- Travail demandé -
1. Répondez aux questions suivantes à partir du texte sur les marchés publics.
(a) Sur le modèle de quels contrats anciens le bloc de compétence a-t-il été constitué ?
(b) Quel article de la loi MURCEF donne aux marchés passés en application du code des marchés publics le caractère de contrats administratifs ?
(c) À quelle date le Tribunal des conflits a-t-il rendu les deux décisions citées ?
2. Poursuivez le texte sur les marchés publics à partir de sa dernière phrase.

- Texte à lire -

»»

Cette jurisprudence qui appliquait aux marché publics passés entre une personne publique et une société privée les critères matériels du contrat administratif, fondés sur l’exorbitance de certaines dispositions et l’exécution du service public posait des difficultés sans fin aux acheteurs comme à leurs fournisseurs et même aux autorités de contrôle (qualification du contrat, choix de la juridiction et de la procédure, contrôle de légalité ou non, etc.). En effet, à défaut de constater la présence de l’un ou l’autre des critères matériels de l’acte administratif, le marché pourtant conclu selon les règles du code des marchés publics pouvait être un contrat de droit privé.

C’est pourquoi il été décidé de constituer, sur le modèle ancien des contrats relatifs à l’exécution d’un travail public (loi du 28 Pluviose an VIII), un bloc de compétence exclusif au profit du juge administratif. C’est ainsi que l’article 2 de la loi MURCEF dispose que "les marchés passés en application du code des marchés publics ont le caractère de contrats administratifs".

Malgré sa simplicité, ou à cause d’elle, cette disposition continue d’agiter les esprits. Fort heureusement le Tribunal des conflits nous apporte de nouveau ses lumières par deux décisions du 14 novembre 2011 (N° 3817 Société O10C Business Solutions c/ Commune de Roquebrussanne ; n°3813 Union des groupements d’achats publics c/ Eurl C2 Conseils et Formation).

Sont des contrats administratifs tous les marchés qui entrent dans le champ d’application du code des marchés publics, que les procédures définies par ce code aient été mises en oeuvre ou non.

««

- Données fournies -
»»

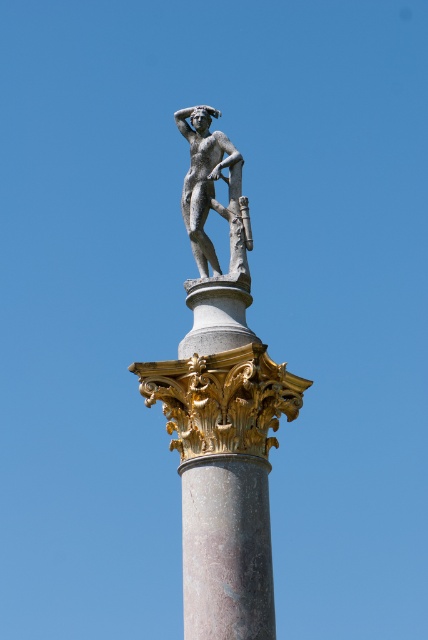
You are an art student analyzing the composition of the image. You notice the marble column at center and the polished bronze statue at top. Based on their positions, which object is positioned to the right side of the other?

The marble column at center is to the left of polished bronze statue at top, so the polished bronze statue at top is positioned to the right side of the marble column at center.

You are standing in front of the classical statue and want to take a photo. You notice two points on the statue labeled as point (210, 560) and point (204, 122). Which point is closer to your camera lens?

Point (210, 560) is closer to the camera than point (204, 122).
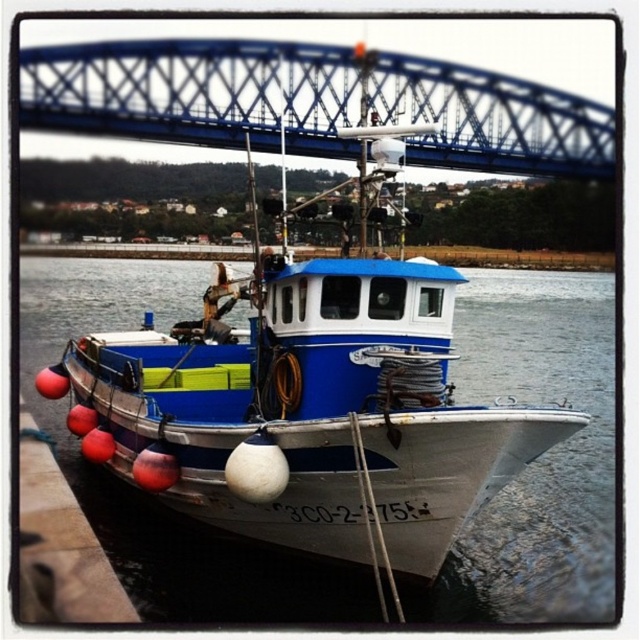
Looking at this image, you are a photographer planning to take a photo of the white matte boat at center and the blue metallic bridge at upper center. Based on their heights, which object should you focus on first to ensure both are fully captured in the frame?

The white matte boat at center is taller than the blue metallic bridge at upper center, so you should focus on the white matte boat at center first to ensure its full height is captured in the frame before adjusting for the bridge.

You are standing on the fishing boat and looking towards the point marked at coordinates (196, 92). What structure do you see in that direction?

The point marked at coordinates (196, 92) indicates the location of the blue metallic bridge at upper center, so you would see the blue metallic bridge at upper center in that direction.

You are a marine biologist planning to place a research buoy in the water near the white matte boat at center. According to the coordinates provided, where should you place the buoy to ensure it is closest to the boat?

The white matte boat at center is located at coordinates point (308,301), so placing the research buoy at those coordinates would ensure it is closest to the boat.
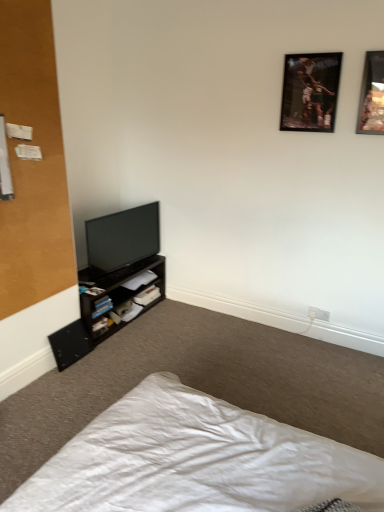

««

- Réponses finales -
1.
(a) Les contrats relatifs à l'exécution d'un travail public (loi du 28 Pluviose an VIII).
(b) L'article 2.
(c) Le 14 novembre 2011.

2.
Cette solution a déjà été retenue à plusieurs reprises, à propos de contrats d’assurance (TC 24 avril 2006, OPHLM de Montrouge c/ Société mutuelle d’assurance des collectivités locales, n° 3503), ou de la facturation présentée à l’Etat par France Télécom (TC 19 mars 2007, société France Télécom, n° 3594), ou encore, à propos de location, par une personne publique, de matériel de photocopie (TC 17 décembre 2007, Société Lixxbail c/ Etat, n° 3651). La Cour de cassation n’a pas appliqué une solution différente à propos de contrats d’assurance conclus par une commune (Cass. Civ. 1ère, 23 janvier 2007, Bull. civ.I n° 40), solution retenue au visa des articles 1 et 2 du code des marchés publics et de l’article 2 de la loi Murcef.

Néanmoins l’expression « marchés passés en application du code des marchés publics » n’implique pas pour autant que les marchés conclus, à la seule initiative des parties, selon l’une des procédures prévues par le code des marchés publics, lorsque ces marchés n’entrent pas dans le champ d’application de ce code, soient des contrats administratifs (CE, avis, 29 juillet 2002, Société MAJ Blanchisserie de Pantin, n° 246921).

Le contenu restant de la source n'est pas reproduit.